Retinoblastoma is a TSG found at the restriction checkpoint. It inhibits cell cycle progression until appropriate conditions are met. ‘brakes’ on E2F activity (S phase gene expression).

Question 29

What does cyclinD/CDK4/6 do?

Answer 29

Promotes cell cycle progression past the restriction point by phosphorylating and thus inhibiting RB, which allows E2F mediated, S-phase gene transcription.

Question 30

What is a philadelphia translocation?

Answer 30

A chromosomal rearrangement which causes a bcr (chrom. 22)-abl (chrom. 9) hybrid gene which leads to chronic myeloid leukemia. abl gene is a intracellular tyrosine kinase so can be treated with tyrosine- kinase inhibitors ie. Imatinib (Gleevec).

Question 31

What does p53 do at low levels and high levels?

Answer 31

At low levels, it switches on p21 cdk inhibitor which causes cell cycle arrest. At high levels, it will switch on pro-apoptotic genes.

Question 32

What is E2F?

Answer 32

A transcription factor that is necessary for the induction of synthesising proteins required for S Phase. It is normally kept inactivated by the presence of the RB protein. Cyclin D/CDK 4,6 inactivates RB.

Question 33

What is G0?

Answer 33

Quiescence. This is when the cell is not actively proliferating and needs an external stimulus to re-enter the cell cycle. Still may be very active in terms of carrying out its differentiated function.

Question 34

What are proto-oncogenes?

Answer 34

Normal cellular genes that code for proteins needed to normal cell division/proliferation.
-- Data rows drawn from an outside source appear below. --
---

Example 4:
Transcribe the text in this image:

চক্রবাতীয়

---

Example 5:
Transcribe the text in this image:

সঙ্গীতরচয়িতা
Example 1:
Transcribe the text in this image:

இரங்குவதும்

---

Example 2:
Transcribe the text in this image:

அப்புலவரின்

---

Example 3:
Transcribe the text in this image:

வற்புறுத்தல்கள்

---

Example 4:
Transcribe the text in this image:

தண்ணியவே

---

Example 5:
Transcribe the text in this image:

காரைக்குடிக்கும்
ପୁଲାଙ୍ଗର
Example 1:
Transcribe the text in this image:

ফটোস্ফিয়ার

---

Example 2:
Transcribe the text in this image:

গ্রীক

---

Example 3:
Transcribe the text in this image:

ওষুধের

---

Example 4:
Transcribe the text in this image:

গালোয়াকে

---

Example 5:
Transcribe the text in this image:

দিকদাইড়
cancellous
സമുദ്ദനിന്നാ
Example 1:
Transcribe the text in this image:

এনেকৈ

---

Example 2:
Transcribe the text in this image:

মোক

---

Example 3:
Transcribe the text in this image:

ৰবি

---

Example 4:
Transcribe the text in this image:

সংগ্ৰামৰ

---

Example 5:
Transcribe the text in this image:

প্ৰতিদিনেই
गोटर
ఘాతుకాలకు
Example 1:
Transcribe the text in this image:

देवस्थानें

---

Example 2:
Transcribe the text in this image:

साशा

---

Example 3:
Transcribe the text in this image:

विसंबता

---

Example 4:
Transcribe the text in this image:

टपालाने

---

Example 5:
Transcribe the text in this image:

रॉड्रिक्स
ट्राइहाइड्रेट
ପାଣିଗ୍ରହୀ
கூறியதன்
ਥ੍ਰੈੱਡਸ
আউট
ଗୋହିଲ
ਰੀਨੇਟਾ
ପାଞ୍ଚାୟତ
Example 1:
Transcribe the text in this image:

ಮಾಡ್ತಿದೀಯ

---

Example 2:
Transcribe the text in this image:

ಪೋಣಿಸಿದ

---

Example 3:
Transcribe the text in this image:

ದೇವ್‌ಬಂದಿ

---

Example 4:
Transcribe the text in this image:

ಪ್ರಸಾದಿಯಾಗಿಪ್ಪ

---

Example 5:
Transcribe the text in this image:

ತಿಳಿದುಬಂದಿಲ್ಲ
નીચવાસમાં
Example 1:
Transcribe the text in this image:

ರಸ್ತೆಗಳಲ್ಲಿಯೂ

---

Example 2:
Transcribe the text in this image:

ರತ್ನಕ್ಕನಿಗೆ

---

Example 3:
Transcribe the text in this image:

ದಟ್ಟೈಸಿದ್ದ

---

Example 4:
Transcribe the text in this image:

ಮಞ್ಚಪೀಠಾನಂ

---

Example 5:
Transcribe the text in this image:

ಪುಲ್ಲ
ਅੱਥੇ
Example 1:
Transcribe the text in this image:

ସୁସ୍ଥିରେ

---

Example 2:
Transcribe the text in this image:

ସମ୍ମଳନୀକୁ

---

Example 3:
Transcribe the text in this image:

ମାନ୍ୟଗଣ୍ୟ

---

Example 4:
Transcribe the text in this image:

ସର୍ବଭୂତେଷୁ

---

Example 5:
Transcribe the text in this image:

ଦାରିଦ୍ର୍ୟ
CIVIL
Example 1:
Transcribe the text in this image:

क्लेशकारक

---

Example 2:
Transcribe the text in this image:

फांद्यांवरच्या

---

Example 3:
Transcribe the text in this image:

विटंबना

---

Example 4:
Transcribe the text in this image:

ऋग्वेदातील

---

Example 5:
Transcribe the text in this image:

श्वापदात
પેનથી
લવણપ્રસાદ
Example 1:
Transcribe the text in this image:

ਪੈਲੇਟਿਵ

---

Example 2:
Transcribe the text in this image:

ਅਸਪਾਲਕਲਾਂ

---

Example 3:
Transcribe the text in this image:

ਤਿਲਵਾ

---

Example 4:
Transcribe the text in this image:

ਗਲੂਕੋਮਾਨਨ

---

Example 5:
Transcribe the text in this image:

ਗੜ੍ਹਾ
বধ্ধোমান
Certain activating mutations can turn them into oncogenes which can then bypass the need for extracellular growth signals snd so lead to uncontrolled cell division/proliferation.

Question 35

How do oncogenes work?

Answer 35

They either code for an hyperactive version of the protein product or they make the normal protein product but in abnormal quantities, at the wrong time or in the wrong cell type. Which of these depends on the type of mutation and where it occurs in the gene.

Question 36

What are telomeres and how do they work?

Answer 36

They prevent end-to-end fusion of chromosomes. The are repeating TTAGGG sequences added to the end of chromosomes by telomerase. Constitutive telomerase expression may lead to immortalisation of cells.

Question 37

What happens in hereditary retinoblastoma?

Answer 37

One allele of the RB1 gene is mutated or deleted in the germ cells. The other allele is lost via a somatic mutation later on. The hereditary form features bilateral, multifocal retinal involvement and typically manifest early, before the age of 1.

Question 38

What happens in sporadic retinoblastoma?

Answer 38

More common than hereditary. Is often unilateral and unifocal in origin. The age of onset is usually alter, between the ages of 1 and 2.

Question 39

What does germline mutation of p53 cause?

Answer 39

Li-Fraumeni syndrome, in which multiple cancers develop at a relatively young age (younger than 45). p53 is inactivated in around 50% of all human cancers.